In new article just published by the Journal of the American College of Radiology, a research team from the Harvey L. Neiman Health Policy Institute follows up on its earlier review of Medicare data from 2017 to 2019 where they measured the extent of utilization of non-physician practitioners (NPPs) - specifically nurse practitioners (NPs) and physician assistants (PAs) - employed by US radiology practices. (Our write up of the earlier report can be read here.)
In their new report, the authors further mine Medicare data, this time to review the type of professional services performed for Medicare beneficiaries that resulted in remittances for Medicare payment submitted by claims-submitting nurse practitioners and physician assistants employed by radiologists.
The results show significant growth in services performed by radiologist-employed NPPs.
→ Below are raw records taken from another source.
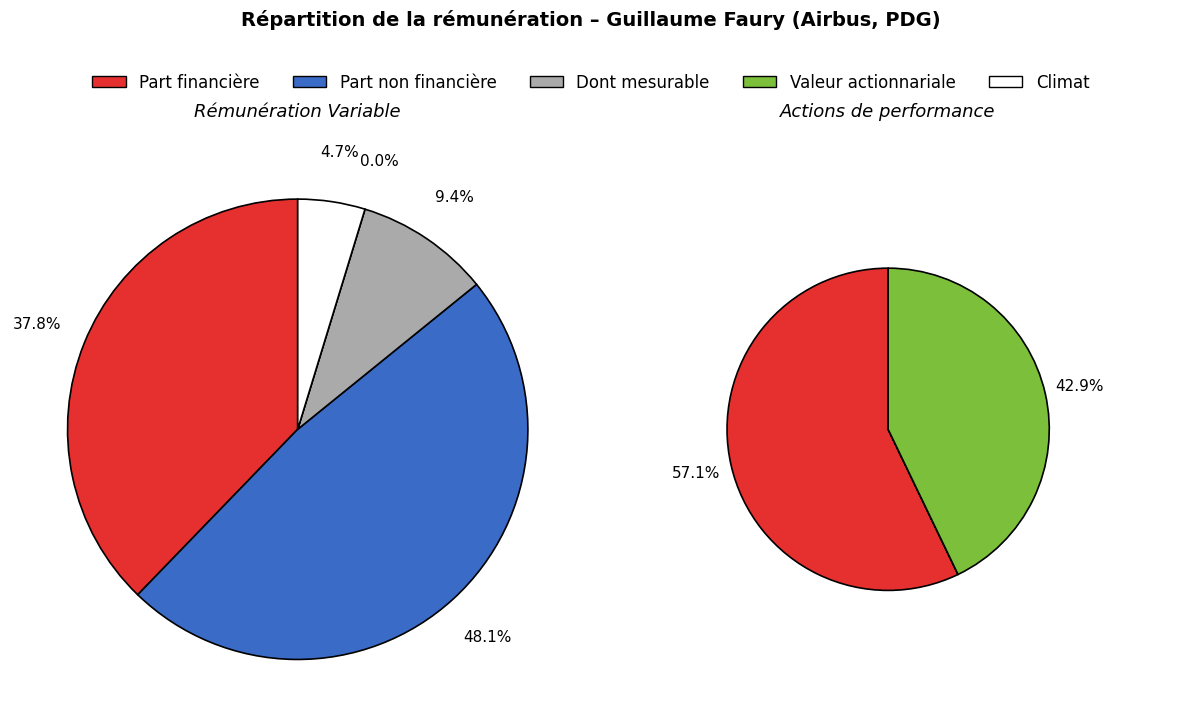

Does Actions de performance (F) account for over 50% of the chart?

No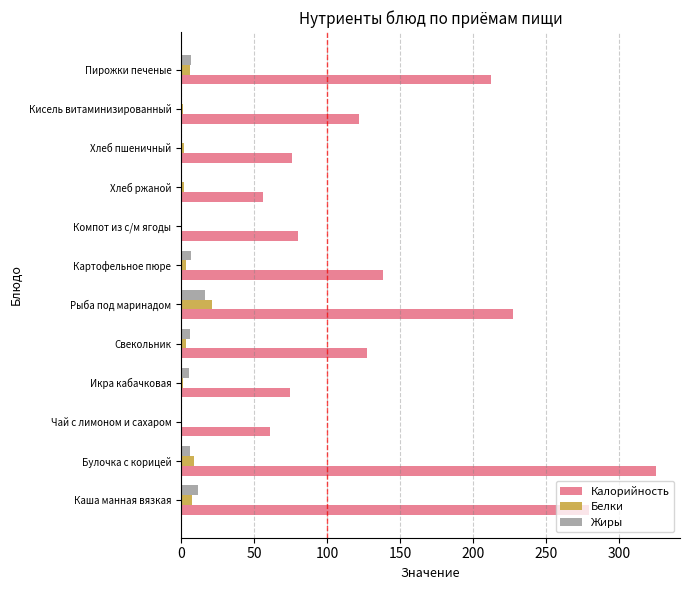

What is the sum of all Жиры values?

60.1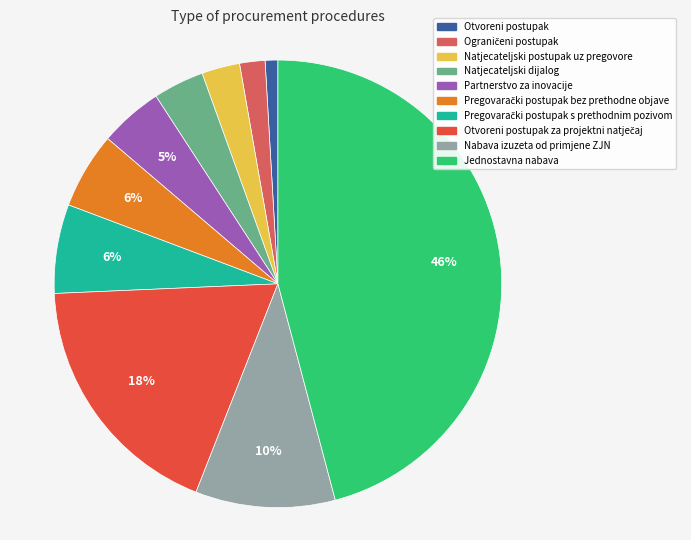

Is there a majority slice in this chart?

No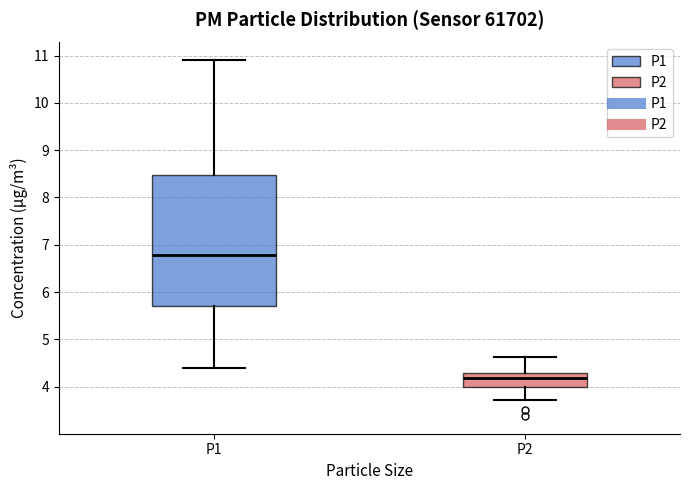

Which box is the tallest, from its lower edge to its upper edge?

P1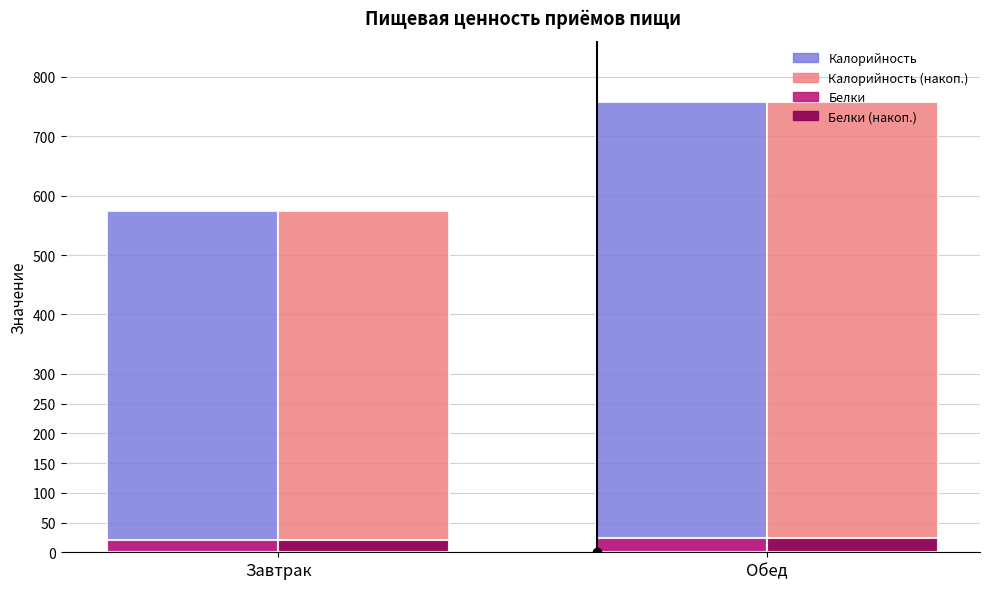

At which category is the sum across all series the highest?

Обед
Overall, submitted claims for services performed by NPPs increased by over 16% from 2017 to 2019, and aggregate Medicare fee-for-service work relative value units (wRVUs) increased more than 17% over that same period.
The researchers categorized Medicare services billed by NPPs as follows:
- Clinical evaluation and management (E&M);
- Invasive imaging-guided procedures;
- Noninvasive diagnostic imaging; and
- Other services (which were not tracked due their small numbers)
For each NPP, wRVUs for the three tracked categories were aggregated to compute the percentage of total clinical work effort attributable to each service category. Increases were seen for procedures performed as well as for all imaging guided services. The number of NPPs performing E&M, invasive procedures, and imaging interpretation increased, and billing for those services all revealed increases from 2017 to 2019. Paracentesis and thoracentesis were the most frequently billed invasive procedures. Fluoroscopic swallowing and bone densitometry examinations were the most frequently billed non-invasive imaging services. By region, NPPs practicing as majority clinical E&M providers were most common in the Midwest and the South. The majority of NPPs performing radiology procedures were located in the South.
Clearly, both the utilization of NPPs and the billing of their services in growing. Since this study looks at trends by using Medicare data only through 2019, it will be important to continue to monitor their utilization by radiology groups in the years beyond 2019. Utilization of NPPs during the COVID-19 public health emergency undoubtedly will have had an impact, as well as changes in Medicare rulemaking.
One such rule change was the 2021 Medicare rule revision to permit NPPs (no longer just physicians) to provide direct supervision for Level 2 tests (e.g., MRIs or CTs with contrast) that require the proximity of being in the office suite and immediately available, but not in the room where the test is administered. NPPs are now permitted by the new rules to supervise these tests for Medicare patients if they are acting in accordance with their state scope of practice and other state laws. It will be helpful to learn how many radiology groups are relying on NPPs to now supervise Level 2 tests in the manner now approved by Medicare and permitted by some state laws, but not others.
The use of mid-level practitioners in radiology practices has both proponents and detractors. The authors cite this scope-of-practice controversy and the ongoing policy debate within the Council of the American College of Radiology. Nevertheless, with the current challenges of radiologist shortages, I believe we will see an ongoing growth in the use of NPPs by radiology practices. It will certainly be interesting to watch.